#### [Short task 1]
From the passage about the old women's question, copy the stretch from "The women looked" through "our very hearts.".

#### [Article]

The women looked very reproachful. Then one of them said, looking up at me, |You say this is very important. If it is so very important, why did you not come before? You say you will come back again if you can, but how can we be sure that nothing will happen to stop you? We are, some of us, very old; we may die before you come back. This going away is not good.| And again and again she repeated, |If it is so very important, why did you not come before?|
Don't think that the question meant more than it did. It was only a human expression of wonder; it was not a real desire after God. But the force of the question was stronger far than the poor old questioner knew; it appealed to our very hearts.
The people saw we were greatly moved, and they pressed closer round us to comfort us, and one dear old grandmother put her arms round me, and stroked my face with her wrinkled old hand, and said, |Don't be troubled; we will worship your God. We will worship Him just as we worship our own. Now, will you go away glad?|
The dear old woman was really in earnest, she wanted so much to comfort us. But her voice seemed to mingle with voices from the homeland; and another -- we heard another -- the Voice I had heard on the precipice-edge -- the voice of our brothers', our sisters' blood calling unto God from the ground.

#### [Short task 2]
Render all of the entries below as a JSON list of strings, with one string for each line and no blank lines. Leave the pictures out of your answer.

Collection entries
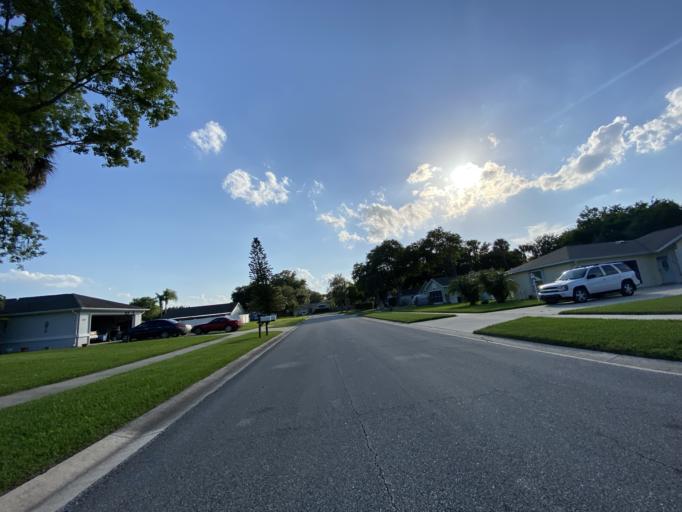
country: US
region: Florida
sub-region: Volusia County
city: Port Orange
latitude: 29.1475
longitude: -81.0109
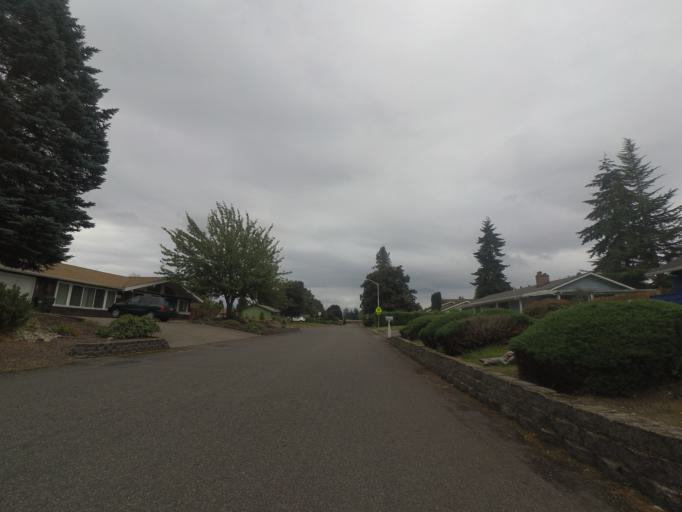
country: US
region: Washington
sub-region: Pierce County
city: Lakewood
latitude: 47.1518
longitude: -122.5091
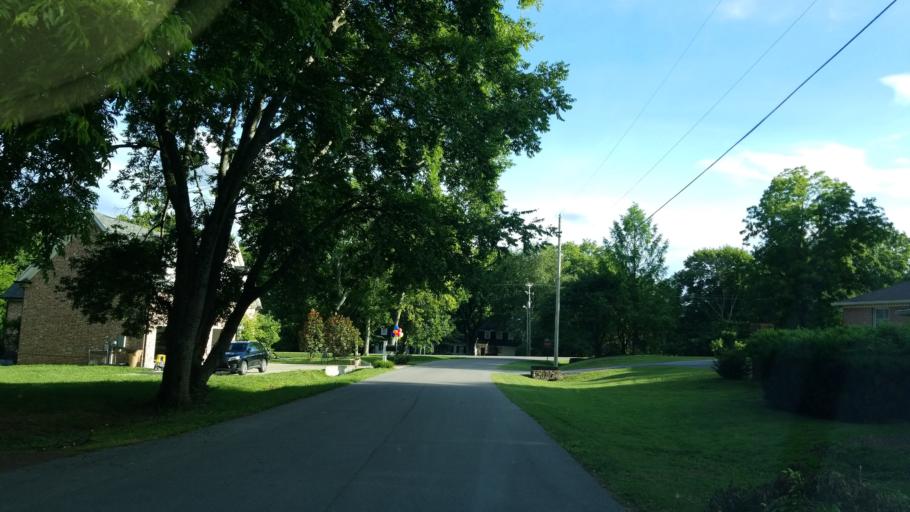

#### [Exercise answer 1]
The women looked very reproachful. Then one of them said, looking up at me, |You say this is very important. If it is so very important, why did you not come before? You say you will come back again if you can, but how can we be sure that nothing will happen to stop you? We are, some of us, very old; we may die before you come back. This going away is not good.| And again and again she repeated, |If it is so very important, why did you not come before?|
Don't think that the question meant more than it did. It was only a human expression of wonder; it was not a real desire after God. But the force of the question was stronger far than the poor old questioner knew; it appealed to our very hearts.

#### [Exercise answer 2]
[
  "country: US",
  "region: Florida",
  "sub-region: Volusia County",
  "city: Port Orange",
  "latitude: 29.1475",
  "longitude: -81.0109",
  "country: US",
  "region: Washington",
  "sub-region: Pierce County",
  "city: Lakewood",
  "latitude: 47.1518",
  "longitude: -122.5091"
]